Slow Cooker Recipes
South-of-the-Border Steak
Ingredients
- 1 1/2 pounds beef flank steak
- 1 (10 ounce) can chopped tomatoes and green chiles
- 1/2 cup chopped onion
- 2 garlic cloves, minced
- 1 teaspoon dried oregano
- 1 teaspoon chili powder
- 1 teaspoon cumin
- 1/4 teaspoon salt
- 1/4 teaspoon ground black pepper
- 2 small green, red or yellow bell peppers, cut into strips
- 1 (15 ounce) can pinto beans, rinsed and drained
- 3 cups cooked rice
- 1/2 cup crumbled queso fresco or low-fat feta cheese
Instructions
- Trim fat from meat. Place in a 3 1/2 or 4 quart slow cooker.
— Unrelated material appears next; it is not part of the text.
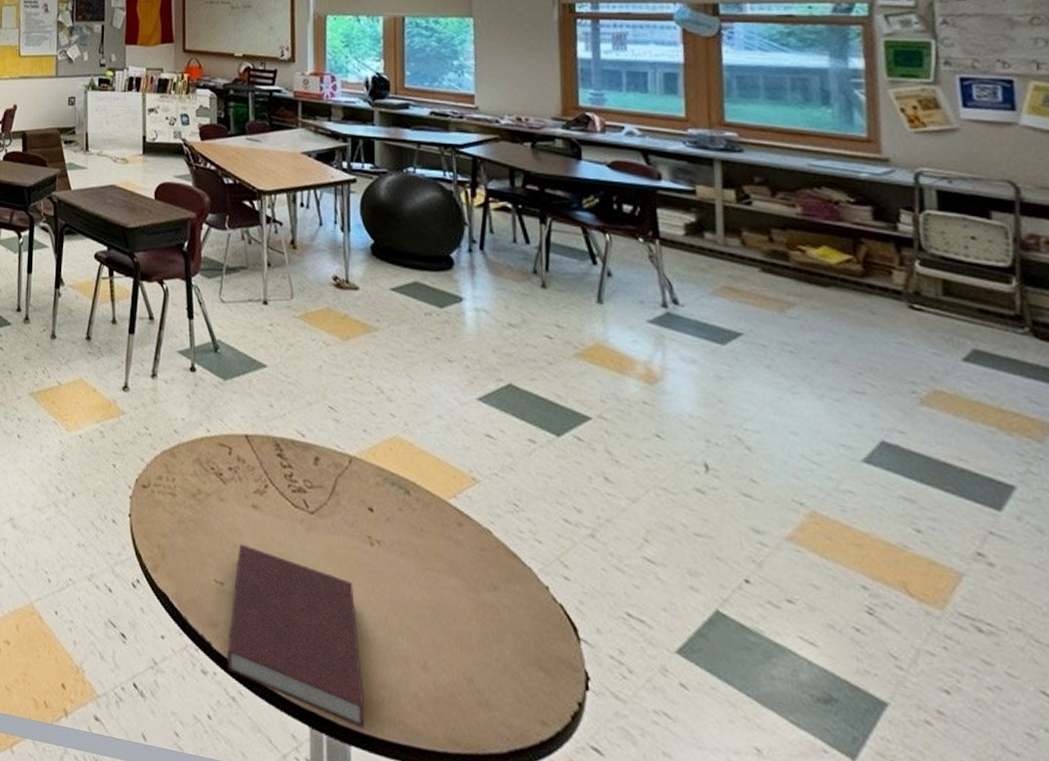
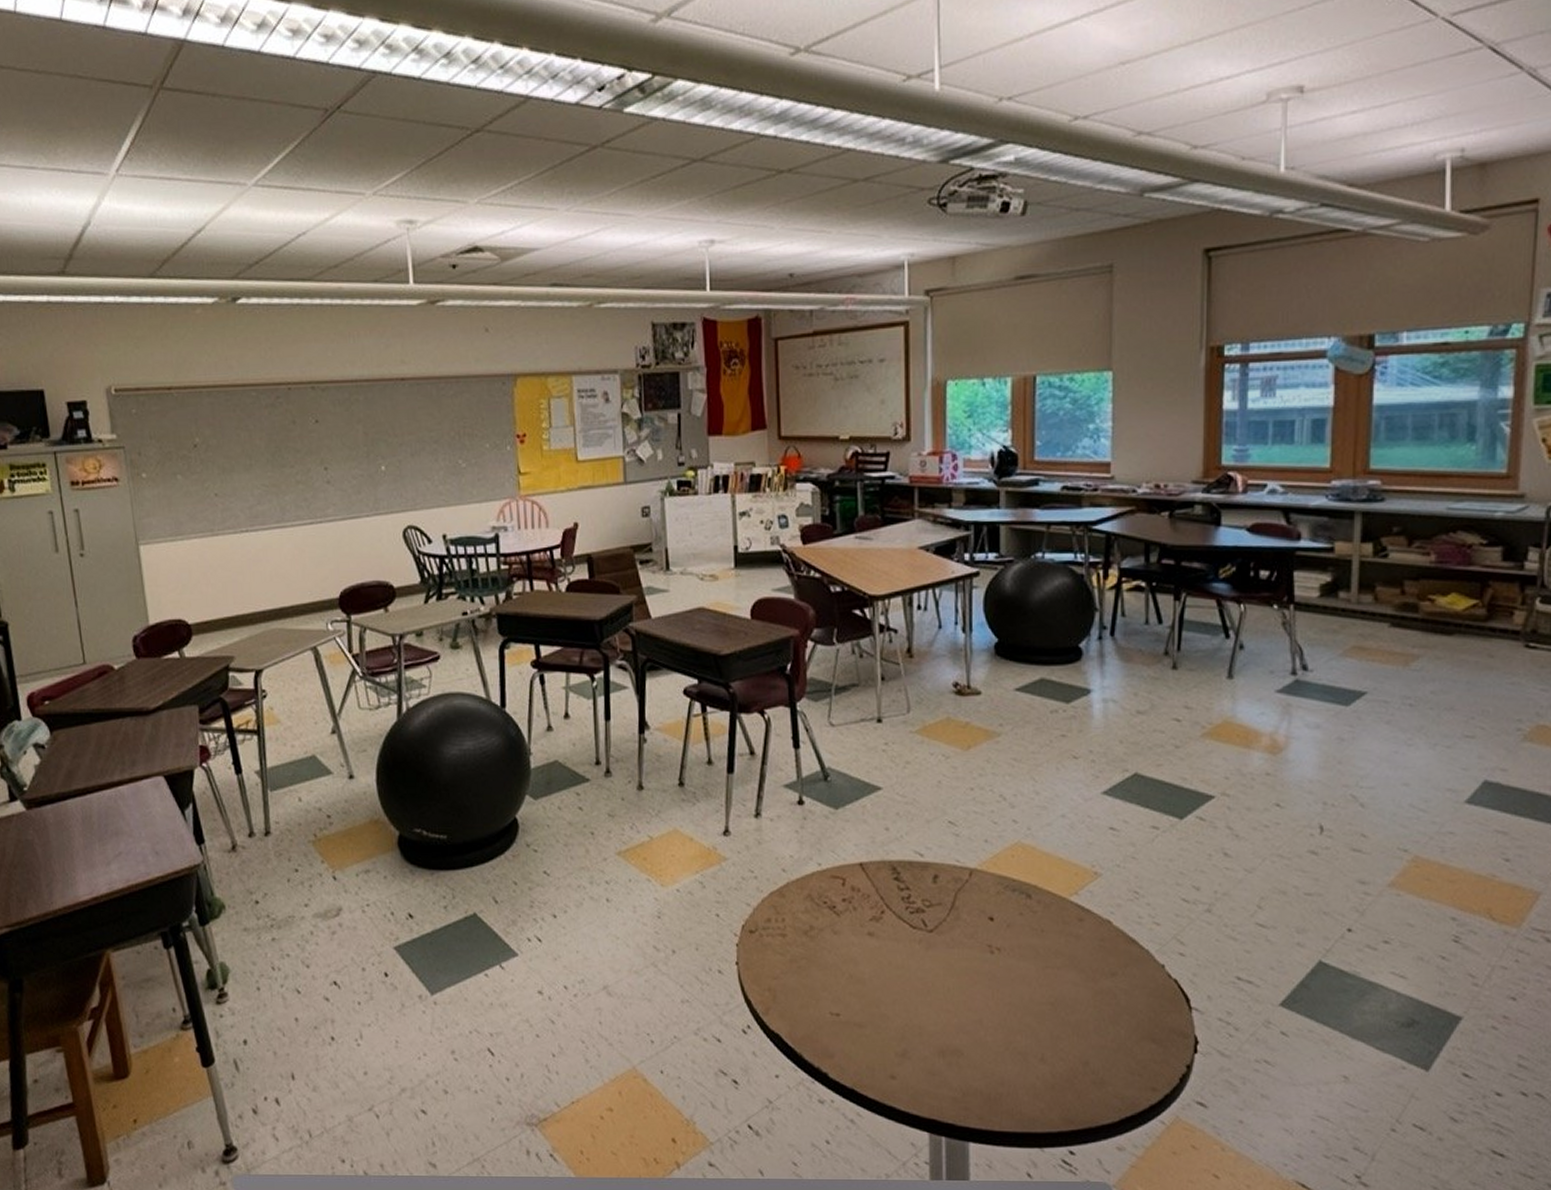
notebook: present [226,543,364,729] -> none [844,973,982,1125]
- In a bowl, stir together undrained tomatoes, onion, garlic, oregano, chili powder, cumin, salt and pepper. Pour over meat.
- Cover and cook on LOW for 7 to 9 hours or on HIGH for 3 1/2 to 4 1/2 hours. If using low heat setting, after allotted time, turn to HIGH and add pepper strips and pinto beans. Cover and cook 30 minutes more.
- Remove meat. Cool slightly. Shred or thinly slice meat across the grain.
- To serve, spoon hot rice into soup bowls. Arrange meat on top of rice.
- Spoon bean mixture over meat.
- If desired, sprinkle with crumbled cheese.